Maypole
- Company type: Private
- Industry: Food manufacturing; retail
- Founded: 1900 (brand origin)
- Founder: Carmelo (Carmel) Saliba; Luke Gauci
- Headquarters: Qormi (Ħal Qormi), Malta
- Number of locations: 30+ outlets (2025)
- Area served: Malta and Gozo
- Key people: Debono family (owners/directors)
- Products: Bread, baked goods, pastries, cakes; grocery and convenience items
- Website: www.maypole.com.mt

= Maypole (bakery chain) =

Maltese bakery and convenience retail chain

Maypole is a Maltese bakery group and convenience-retail chain headquartered in Qormi. The brand traces its origins to 1900 and has grown from a single bakery to a nationwide network of outlets selling bread, baked goods and grocery items. In August 2025, business media reported the opening of the company's 30th outlet in Valletta.

== History ==
According to contemporary accounts, the Maypole brand dates to 1900. In 1969, baker Carmel “Nenu” Debono bought the Maypole brand from Carmelo Saliba of Pietà; the Debono family subsequently expanded the operation from sites in Gżira and Qormi. In 2010 the company announced investment in a new bakery at the Tal-Ħandaq industrial estate together with new retail outlets, and in May–June 2012 the new 3,000 m^{2} Qormi facility was inaugurated by the Prime Minister.

== Operations ==
Maypole operates an industrial bakery and distribution hub at Tal-Ħandaq, Qormi, producing bread, traditional Maltese baked goods and confectionery for its stores and other clients. The listed head office is The Bakery, Tal-Ħandaq Road, Qormi.

== Outlets ==
As of August 2025 the group reported 30 outlets upon opening the Valletta store on St Lucia Street, with the company site listing branches across Malta and Gozo.

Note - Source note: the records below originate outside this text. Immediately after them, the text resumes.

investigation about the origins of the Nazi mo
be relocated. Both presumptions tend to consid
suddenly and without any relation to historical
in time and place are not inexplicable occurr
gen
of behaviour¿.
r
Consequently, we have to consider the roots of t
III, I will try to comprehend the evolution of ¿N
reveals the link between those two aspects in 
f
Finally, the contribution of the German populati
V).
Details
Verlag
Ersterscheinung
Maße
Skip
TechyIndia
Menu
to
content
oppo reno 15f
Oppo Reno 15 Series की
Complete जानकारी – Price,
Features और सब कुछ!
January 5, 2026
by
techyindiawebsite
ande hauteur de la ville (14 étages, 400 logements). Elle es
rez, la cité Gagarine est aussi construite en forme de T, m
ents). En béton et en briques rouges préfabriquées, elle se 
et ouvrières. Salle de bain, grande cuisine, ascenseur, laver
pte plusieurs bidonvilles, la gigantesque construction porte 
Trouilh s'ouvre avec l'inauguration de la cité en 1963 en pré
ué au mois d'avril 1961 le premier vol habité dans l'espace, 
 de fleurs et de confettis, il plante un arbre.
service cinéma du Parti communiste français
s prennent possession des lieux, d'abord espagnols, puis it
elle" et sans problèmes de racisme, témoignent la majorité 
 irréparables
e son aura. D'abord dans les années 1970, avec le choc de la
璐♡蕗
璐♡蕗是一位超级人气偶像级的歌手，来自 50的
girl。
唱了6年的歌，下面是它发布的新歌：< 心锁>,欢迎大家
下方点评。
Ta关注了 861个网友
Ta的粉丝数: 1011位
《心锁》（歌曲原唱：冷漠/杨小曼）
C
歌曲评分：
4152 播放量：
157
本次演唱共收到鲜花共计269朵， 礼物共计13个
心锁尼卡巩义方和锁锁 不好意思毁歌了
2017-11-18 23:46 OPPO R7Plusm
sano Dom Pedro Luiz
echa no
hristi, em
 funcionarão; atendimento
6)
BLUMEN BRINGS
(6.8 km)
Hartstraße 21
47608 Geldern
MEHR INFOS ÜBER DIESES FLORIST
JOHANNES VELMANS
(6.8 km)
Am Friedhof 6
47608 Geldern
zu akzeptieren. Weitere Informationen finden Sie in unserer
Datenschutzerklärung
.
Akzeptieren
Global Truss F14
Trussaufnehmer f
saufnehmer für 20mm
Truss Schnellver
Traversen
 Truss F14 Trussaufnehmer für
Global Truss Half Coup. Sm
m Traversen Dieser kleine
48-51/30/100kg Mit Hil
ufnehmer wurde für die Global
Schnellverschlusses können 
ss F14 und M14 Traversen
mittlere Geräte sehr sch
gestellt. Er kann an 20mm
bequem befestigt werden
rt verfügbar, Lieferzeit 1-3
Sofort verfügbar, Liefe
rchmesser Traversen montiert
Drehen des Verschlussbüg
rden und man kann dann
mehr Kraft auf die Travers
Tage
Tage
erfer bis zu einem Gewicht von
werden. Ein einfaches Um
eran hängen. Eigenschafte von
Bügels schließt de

== Community and recognition ==
On 2 November 2021, President George Vella visited the company's operations and commended its environmental awareness and social initiatives.

== Reception and issues ==
In July 2025 a villa owner filed a judicial protest alleging noise nuisance from chillers and freezers at a Maypole outlet; the matter was reported by local media.